Joël Robuchon, Las Vegas
The cooking is simply exquisite in this opulently furnished dining room in the MGM Grand Hotel & Casino. As the first restaurant opened in America by the famed, award-winning Robuchon, commonly considered the greatest of modern French chefs, it maintains the highest standards, from its superb service and impressive (and impressively pricey) wine list to such finely crafted dishes as truffled langoustine ravioli and guinea hen with roasted foie gras and braised potatoes. The 16-course tasting menu is a truly memorable experience—as well it ought to be at $385 a head, wine not included.
The Herbfarm, Seattle, Wash.
Located just outside of Seattle in a converted garage, The Herbfarm offers a seasonally-inspired dining experience that celebrates the bounty of the Pacific Northwest. Each unique, nine-course meal features the freshest ingredients from forest, farm, and sea, and is paired with five or six wines; the themed menus change with the season about every two weeks.
Le Pigeon, Portland, Ore.
Under the direction of James Beard-nominated chef Gabriel Rucker, Le Pigeon lures diners return to its communal tables for hearty, imaginative, locally-sourced entrées (chicken with spaetzle, blue cheese, and walnuts) and such standing-ovation-worthy desserts as honey, bacon, and apricot cornbread with maple ice cream and foie gras profiteroles.

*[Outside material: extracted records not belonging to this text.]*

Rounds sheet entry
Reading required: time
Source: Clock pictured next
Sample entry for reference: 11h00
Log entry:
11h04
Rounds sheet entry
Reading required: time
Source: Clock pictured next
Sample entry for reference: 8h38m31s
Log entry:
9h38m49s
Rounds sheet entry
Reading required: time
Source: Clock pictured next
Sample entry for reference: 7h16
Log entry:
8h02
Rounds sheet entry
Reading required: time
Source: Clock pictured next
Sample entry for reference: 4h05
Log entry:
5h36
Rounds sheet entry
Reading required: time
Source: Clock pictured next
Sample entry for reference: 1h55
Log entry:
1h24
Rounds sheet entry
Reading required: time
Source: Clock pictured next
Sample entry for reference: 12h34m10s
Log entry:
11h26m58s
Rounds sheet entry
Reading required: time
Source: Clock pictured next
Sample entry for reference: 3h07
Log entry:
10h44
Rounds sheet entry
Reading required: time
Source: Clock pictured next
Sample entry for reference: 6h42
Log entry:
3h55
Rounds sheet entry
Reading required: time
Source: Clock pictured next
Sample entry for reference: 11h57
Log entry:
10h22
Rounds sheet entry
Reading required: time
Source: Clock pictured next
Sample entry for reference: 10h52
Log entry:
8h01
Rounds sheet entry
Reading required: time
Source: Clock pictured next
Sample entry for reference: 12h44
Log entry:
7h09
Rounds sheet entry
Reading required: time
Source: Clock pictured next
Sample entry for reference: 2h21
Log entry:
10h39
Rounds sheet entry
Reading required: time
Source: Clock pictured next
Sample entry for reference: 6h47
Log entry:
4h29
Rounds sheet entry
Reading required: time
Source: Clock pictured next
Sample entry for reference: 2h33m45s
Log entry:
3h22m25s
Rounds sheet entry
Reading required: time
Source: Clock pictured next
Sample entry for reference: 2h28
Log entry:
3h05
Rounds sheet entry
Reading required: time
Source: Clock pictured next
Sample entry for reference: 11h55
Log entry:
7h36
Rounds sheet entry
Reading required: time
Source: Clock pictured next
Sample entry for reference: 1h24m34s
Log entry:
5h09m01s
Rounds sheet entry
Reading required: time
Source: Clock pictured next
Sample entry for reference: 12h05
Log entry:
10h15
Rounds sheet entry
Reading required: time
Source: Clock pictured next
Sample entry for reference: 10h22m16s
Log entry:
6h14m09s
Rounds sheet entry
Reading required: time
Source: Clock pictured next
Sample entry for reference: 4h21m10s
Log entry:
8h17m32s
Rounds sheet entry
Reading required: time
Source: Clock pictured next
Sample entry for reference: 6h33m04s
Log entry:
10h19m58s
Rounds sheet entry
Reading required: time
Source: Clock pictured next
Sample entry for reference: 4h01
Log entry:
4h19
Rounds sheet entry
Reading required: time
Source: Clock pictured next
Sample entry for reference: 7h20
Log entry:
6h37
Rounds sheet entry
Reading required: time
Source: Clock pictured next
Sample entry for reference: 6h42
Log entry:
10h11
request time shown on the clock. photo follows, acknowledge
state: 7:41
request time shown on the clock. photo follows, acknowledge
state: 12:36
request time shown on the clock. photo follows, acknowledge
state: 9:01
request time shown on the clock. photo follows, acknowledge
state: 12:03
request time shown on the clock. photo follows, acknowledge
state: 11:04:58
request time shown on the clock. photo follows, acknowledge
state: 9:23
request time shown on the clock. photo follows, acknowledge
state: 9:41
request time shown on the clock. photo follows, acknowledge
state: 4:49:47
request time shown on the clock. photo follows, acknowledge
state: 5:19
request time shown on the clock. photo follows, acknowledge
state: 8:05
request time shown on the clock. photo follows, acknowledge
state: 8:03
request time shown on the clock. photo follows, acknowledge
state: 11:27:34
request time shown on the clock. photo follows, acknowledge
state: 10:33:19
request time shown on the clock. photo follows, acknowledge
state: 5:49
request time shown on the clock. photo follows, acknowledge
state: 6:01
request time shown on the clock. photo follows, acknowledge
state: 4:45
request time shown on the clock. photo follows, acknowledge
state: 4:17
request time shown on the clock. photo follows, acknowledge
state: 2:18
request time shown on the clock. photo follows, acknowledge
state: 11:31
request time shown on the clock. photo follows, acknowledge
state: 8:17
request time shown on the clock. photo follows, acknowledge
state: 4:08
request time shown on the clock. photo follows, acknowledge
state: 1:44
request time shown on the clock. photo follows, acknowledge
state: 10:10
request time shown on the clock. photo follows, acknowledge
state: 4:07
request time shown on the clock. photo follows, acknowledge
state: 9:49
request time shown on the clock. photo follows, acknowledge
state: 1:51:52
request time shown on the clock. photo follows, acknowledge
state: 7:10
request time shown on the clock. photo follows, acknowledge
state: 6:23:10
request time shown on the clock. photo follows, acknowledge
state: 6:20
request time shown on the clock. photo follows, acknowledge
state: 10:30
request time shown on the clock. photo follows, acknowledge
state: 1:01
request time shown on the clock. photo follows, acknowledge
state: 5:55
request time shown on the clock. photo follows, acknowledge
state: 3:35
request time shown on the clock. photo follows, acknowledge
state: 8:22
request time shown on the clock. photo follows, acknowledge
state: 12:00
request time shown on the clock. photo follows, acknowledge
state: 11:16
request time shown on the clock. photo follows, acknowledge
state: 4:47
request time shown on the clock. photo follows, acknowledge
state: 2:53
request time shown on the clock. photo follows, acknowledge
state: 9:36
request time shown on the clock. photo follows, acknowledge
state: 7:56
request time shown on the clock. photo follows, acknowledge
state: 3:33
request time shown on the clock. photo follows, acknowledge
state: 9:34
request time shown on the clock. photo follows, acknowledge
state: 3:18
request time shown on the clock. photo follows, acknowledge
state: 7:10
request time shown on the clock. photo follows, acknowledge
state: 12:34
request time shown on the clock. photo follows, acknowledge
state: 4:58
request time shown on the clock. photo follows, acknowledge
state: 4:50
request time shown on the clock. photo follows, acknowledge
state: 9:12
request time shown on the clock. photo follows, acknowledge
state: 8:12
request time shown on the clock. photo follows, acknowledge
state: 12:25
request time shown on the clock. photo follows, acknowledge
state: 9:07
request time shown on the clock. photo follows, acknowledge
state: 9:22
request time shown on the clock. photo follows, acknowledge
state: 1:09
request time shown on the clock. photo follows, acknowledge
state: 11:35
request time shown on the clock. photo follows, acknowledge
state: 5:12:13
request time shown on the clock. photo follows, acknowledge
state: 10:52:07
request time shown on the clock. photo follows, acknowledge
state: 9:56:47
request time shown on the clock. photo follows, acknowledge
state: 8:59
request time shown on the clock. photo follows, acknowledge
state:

If it's a slaw-slathered burger you crave, get there early because Rucker serves up precisely five per night.
Beast, Portland, Ore.
Much of the charm at Beast, apart from that provided by the wide-ranging modern American menu (need we add that it's local and sustainable in nature?), comes from the intimate atmosphere. Chef-owner Naoimi Pomeroy accepts just enough reservations for two seatings on each day, plus an extra seating for Sunday brunch. Guests dine at a pair of communal tables, where they are served the prix fixe menu of the day (no exceptions). Those who are lucky enough to snag a seat at the tables are sure to be treated like family.